• WHAT THE TASK REQUIRES:
Please repeat each of the records that follow, exactly as written.

Transcribed page contents
-*-*-

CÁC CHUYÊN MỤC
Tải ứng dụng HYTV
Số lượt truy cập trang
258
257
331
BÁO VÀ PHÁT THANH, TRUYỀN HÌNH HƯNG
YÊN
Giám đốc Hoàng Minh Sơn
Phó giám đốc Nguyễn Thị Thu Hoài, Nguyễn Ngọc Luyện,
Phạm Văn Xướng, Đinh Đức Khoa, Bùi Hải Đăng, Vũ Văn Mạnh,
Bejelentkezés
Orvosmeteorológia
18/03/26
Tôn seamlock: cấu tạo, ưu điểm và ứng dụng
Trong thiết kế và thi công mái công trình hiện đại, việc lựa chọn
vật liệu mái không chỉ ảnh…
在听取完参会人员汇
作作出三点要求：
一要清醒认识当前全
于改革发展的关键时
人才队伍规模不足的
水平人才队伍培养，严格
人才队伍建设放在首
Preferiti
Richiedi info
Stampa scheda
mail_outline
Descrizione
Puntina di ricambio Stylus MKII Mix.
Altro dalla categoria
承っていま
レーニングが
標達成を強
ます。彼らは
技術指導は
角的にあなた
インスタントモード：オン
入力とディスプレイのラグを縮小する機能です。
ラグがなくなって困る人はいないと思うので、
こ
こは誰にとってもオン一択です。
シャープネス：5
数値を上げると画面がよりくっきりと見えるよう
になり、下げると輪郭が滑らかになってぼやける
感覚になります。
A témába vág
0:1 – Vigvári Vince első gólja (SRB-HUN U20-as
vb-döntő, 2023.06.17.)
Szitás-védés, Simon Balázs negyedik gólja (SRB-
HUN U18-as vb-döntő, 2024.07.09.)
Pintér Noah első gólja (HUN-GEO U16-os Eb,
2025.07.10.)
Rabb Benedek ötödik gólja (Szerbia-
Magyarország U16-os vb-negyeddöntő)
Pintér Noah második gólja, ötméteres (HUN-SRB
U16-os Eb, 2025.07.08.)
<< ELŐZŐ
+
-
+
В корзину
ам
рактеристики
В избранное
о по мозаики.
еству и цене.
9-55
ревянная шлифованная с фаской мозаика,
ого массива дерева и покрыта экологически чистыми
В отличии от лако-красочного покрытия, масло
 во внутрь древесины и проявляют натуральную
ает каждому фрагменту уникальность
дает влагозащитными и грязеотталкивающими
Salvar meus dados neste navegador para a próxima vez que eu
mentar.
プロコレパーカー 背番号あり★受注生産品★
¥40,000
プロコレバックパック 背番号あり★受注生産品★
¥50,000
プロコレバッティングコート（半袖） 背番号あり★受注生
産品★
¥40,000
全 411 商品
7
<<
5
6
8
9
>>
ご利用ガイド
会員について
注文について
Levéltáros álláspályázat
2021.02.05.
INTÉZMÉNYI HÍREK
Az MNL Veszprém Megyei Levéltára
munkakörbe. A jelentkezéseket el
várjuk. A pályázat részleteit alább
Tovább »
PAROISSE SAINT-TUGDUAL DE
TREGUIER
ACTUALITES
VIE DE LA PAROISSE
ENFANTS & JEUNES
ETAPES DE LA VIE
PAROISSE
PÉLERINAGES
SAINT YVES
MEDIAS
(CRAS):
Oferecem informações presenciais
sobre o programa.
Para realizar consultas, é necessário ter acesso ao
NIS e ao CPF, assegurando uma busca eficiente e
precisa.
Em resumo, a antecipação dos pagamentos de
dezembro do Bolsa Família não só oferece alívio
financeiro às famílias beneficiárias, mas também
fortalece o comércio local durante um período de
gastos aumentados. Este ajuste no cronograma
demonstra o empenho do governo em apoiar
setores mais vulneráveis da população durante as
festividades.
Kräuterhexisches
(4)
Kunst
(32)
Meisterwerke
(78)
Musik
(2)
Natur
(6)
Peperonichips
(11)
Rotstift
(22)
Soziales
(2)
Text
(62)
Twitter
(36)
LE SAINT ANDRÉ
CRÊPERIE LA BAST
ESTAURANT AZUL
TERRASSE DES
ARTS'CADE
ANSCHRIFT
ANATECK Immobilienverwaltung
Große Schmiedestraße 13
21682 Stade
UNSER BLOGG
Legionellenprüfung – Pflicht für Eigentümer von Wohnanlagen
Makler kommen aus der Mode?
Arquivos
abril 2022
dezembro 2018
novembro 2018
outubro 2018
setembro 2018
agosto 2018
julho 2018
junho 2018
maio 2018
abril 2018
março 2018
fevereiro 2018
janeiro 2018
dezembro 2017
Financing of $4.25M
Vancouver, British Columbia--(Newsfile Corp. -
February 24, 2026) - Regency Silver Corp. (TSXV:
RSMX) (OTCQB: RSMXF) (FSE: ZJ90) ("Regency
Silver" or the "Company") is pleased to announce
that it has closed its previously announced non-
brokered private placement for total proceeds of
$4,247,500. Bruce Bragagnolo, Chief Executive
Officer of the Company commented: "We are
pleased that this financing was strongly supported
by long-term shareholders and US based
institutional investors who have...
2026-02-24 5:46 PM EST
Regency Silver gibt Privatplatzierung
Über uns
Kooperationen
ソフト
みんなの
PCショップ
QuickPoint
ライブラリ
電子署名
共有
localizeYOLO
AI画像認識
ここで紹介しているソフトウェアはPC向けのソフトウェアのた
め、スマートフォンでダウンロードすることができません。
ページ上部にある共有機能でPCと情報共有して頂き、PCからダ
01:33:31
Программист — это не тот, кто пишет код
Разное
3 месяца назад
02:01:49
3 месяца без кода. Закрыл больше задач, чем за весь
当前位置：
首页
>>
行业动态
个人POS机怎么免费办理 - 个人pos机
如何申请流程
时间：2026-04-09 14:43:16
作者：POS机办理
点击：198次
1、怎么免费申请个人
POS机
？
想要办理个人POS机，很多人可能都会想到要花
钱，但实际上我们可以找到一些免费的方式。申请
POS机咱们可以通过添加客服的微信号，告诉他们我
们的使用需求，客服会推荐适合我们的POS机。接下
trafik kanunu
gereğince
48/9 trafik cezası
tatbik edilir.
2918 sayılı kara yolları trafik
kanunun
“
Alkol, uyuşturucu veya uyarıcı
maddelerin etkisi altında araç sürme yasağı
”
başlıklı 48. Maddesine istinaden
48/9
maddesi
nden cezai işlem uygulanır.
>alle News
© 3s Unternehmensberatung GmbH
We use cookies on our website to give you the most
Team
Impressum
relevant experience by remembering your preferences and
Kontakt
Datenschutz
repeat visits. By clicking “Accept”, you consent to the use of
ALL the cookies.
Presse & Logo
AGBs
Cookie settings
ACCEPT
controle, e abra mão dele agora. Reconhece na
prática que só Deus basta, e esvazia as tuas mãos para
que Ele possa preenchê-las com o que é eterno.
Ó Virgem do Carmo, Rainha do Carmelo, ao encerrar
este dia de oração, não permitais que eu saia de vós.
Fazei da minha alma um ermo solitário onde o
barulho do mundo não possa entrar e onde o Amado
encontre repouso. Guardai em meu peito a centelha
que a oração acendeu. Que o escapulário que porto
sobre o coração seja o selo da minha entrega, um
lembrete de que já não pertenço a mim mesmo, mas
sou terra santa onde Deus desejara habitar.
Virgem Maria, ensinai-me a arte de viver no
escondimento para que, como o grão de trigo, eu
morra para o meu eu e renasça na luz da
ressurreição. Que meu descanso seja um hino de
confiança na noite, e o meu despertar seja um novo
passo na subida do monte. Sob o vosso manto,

-*-*-

• EXERCISE RESULT:
CÁC CHUYÊN MỤC
Tải ứng dụng HYTV
Số lượt truy cập trang
258
257
331
BÁO VÀ PHÁT THANH, TRUYỀN HÌNH HƯNG
YÊN
Giám đốc Hoàng Minh Sơn
Phó giám đốc Nguyễn Thị Thu Hoài, Nguyễn Ngọc Luyện,
Phạm Văn Xướng, Đinh Đức Khoa, Bùi Hải Đăng, Vũ Văn Mạnh,
Bejelentkezés
Orvosmeteorológia
18/03/26
Tôn seamlock: cấu tạo, ưu điểm và ứng dụng
Trong thiết kế và thi công mái công trình hiện đại, việc lựa chọn
vật liệu mái không chỉ ảnh…
在听取完参会人员汇
作作出三点要求：
一要清醒认识当前全
于改革发展的关键时
人才队伍规模不足的
水平人才队伍培养，严格
人才队伍建设放在首
Preferiti
Richiedi info
Stampa scheda
mail_outline
Descrizione
Puntina di ricambio Stylus MKII Mix.
Altro dalla categoria
承っていま
レーニングが
標達成を強
ます。彼らは
技術指導は
角的にあなた
インスタントモード：オン
入力とディスプレイのラグを縮小する機能です。
ラグがなくなって困る人はいないと思うので、
こ
こは誰にとってもオン一択です。
シャープネス：5
数値を上げると画面がよりくっきりと見えるよう
になり、下げると輪郭が滑らかになってぼやける
感覚になります。
A témába vág
0:1 – Vigvári Vince első gólja (SRB-HUN U20-as
vb-döntő, 2023.06.17.)
Szitás-védés, Simon Balázs negyedik gólja (SRB-
HUN U18-as vb-döntő, 2024.07.09.)
Pintér Noah első gólja (HUN-GEO U16-os Eb,
2025.07.10.)
Rabb Benedek ötödik gólja (Szerbia-
Magyarország U16-os vb-negyeddöntő)
Pintér Noah második gólja, ötméteres (HUN-SRB
U16-os Eb, 2025.07.08.)
<< ELŐZŐ
+
-
+
В корзину
ам
рактеристики
В избранное
о по мозаики.
еству и цене.
9-55
ревянная шлифованная с фаской мозаика,
ого массива дерева и покрыта экологически чистыми
В отличии от лако-красочного покрытия, масло
 во внутрь древесины и проявляют натуральную
ает каждому фрагменту уникальность
дает влагозащитными и грязеотталкивающими
Salvar meus dados neste navegador para a próxima vez que eu
mentar.
プロコレパーカー 背番号あり★受注生産品★
¥40,000
プロコレバックパック 背番号あり★受注生産品★
¥50,000
プロコレバッティングコート（半袖） 背番号あり★受注生
産品★
¥40,000
全 411 商品
7
<<
5
6
8
9
>>
ご利用ガイド
会員について
注文について
Levéltáros álláspályázat
2021.02.05.
INTÉZMÉNYI HÍREK
Az MNL Veszprém Megyei Levéltára
munkakörbe. A jelentkezéseket el
várjuk. A pályázat részleteit alább
Tovább »
PAROISSE SAINT-TUGDUAL DE
TREGUIER
ACTUALITES
VIE DE LA PAROISSE
ENFANTS & JEUNES
ETAPES DE LA VIE
PAROISSE
PÉLERINAGES
SAINT YVES
MEDIAS
(CRAS):
Oferecem informações presenciais
sobre o programa.
Para realizar consultas, é necessário ter acesso ao
NIS e ao CPF, assegurando uma busca eficiente e
precisa.
Em resumo, a antecipação dos pagamentos de
dezembro do Bolsa Família não só oferece alívio
financeiro às famílias beneficiárias, mas também
fortalece o comércio local durante um período de
gastos aumentados. Este ajuste no cronograma
demonstra o empenho do governo em apoiar
setores mais vulneráveis da população durante as
festividades.
Kräuterhexisches
(4)
Kunst
(32)
Meisterwerke
(78)
Musik
(2)
Natur
(6)
Peperonichips
(11)
Rotstift
(22)
Soziales
(2)
Text
(62)
Twitter
(36)
LE SAINT ANDRÉ
CRÊPERIE LA BAST
ESTAURANT AZUL
TERRASSE DES
ARTS'CADE
ANSCHRIFT
ANATECK Immobilienverwaltung
Große Schmiedestraße 13
21682 Stade
UNSER BLOGG
Legionellenprüfung – Pflicht für Eigentümer von Wohnanlagen
Makler kommen aus der Mode?
Arquivos
abril 2022
dezembro 2018
novembro 2018
outubro 2018
setembro 2018
agosto 2018
julho 2018
junho 2018
maio 2018
abril 2018
março 2018
fevereiro 2018
janeiro 2018
dezembro 2017
Financing of $4.25M
Vancouver, British Columbia--(Newsfile Corp. -
February 24, 2026) - Regency Silver Corp. (TSXV:
RSMX) (OTCQB: RSMXF) (FSE: ZJ90) ("Regency
Silver" or the "Company") is pleased to announce
that it has closed its previously announced non-
brokered private placement for total proceeds of
$4,247,500. Bruce Bragagnolo, Chief Executive
Officer of the Company commented: "We are
pleased that this financing was strongly supported
by long-term shareholders and US based
institutional investors who have...
2026-02-24 5:46 PM EST
Regency Silver gibt Privatplatzierung
Über uns
Kooperationen
ソフト
みんなの
PCショップ
QuickPoint
ライブラリ
電子署名
共有
localizeYOLO
AI画像認識
ここで紹介しているソフトウェアはPC向けのソフトウェアのた
め、スマートフォンでダウンロードすることができません。
ページ上部にある共有機能でPCと情報共有して頂き、PCからダ
01:33:31
Программист — это не тот, кто пишет код
Разное
3 месяца назад
02:01:49
3 месяца без кода. Закрыл больше задач, чем за весь
当前位置：
首页
>>
行业动态
个人POS机怎么免费办理 - 个人pos机
如何申请流程
时间：2026-04-09 14:43:16
作者：POS机办理
点击：198次
1、怎么免费申请个人
POS机
？
想要办理个人POS机，很多人可能都会想到要花
钱，但实际上我们可以找到一些免费的方式。申请
POS机咱们可以通过添加客服的微信号，告诉他们我
们的使用需求，客服会推荐适合我们的POS机。接下
trafik kanunu
gereğince
48/9 trafik cezası
tatbik edilir.
2918 sayılı kara yolları trafik
kanunun
“
Alkol, uyuşturucu veya uyarıcı
maddelerin etkisi altında araç sürme yasağı
”
başlıklı 48. Maddesine istinaden
48/9
maddesi
nden cezai işlem uygulanır.
>alle News
© 3s Unternehmensberatung GmbH
We use cookies on our website to give you the most
Team
Impressum
relevant experience by remembering your preferences and
Kontakt
Datenschutz
repeat visits. By clicking “Accept”, you consent to the use of
ALL the cookies.
Presse & Logo
AGBs
Cookie settings
ACCEPT
controle, e abra mão dele agora. Reconhece na
prática que só Deus basta, e esvazia as tuas mãos para
que Ele possa preenchê-las com o que é eterno.
Ó Virgem do Carmo, Rainha do Carmelo, ao encerrar
este dia de oração, não permitais que eu saia de vós.
Fazei da minha alma um ermo solitário onde o
barulho do mundo não possa entrar e onde o Amado
encontre repouso. Guardai em meu peito a centelha
que a oração acendeu. Que o escapulário que porto
sobre o coração seja o selo da minha entrega, um
lembrete de que já não pertenço a mim mesmo, mas
sou terra santa onde Deus desejara habitar.
Virgem Maria, ensinai-me a arte de viver no
escondimento para que, como o grão de trigo, eu
morra para o meu eu e renasça na luz da
ressurreição. Que meu descanso seja um hino de
confiança na noite, e o meu despertar seja um novo
passo na subida do monte. Sob o vosso manto,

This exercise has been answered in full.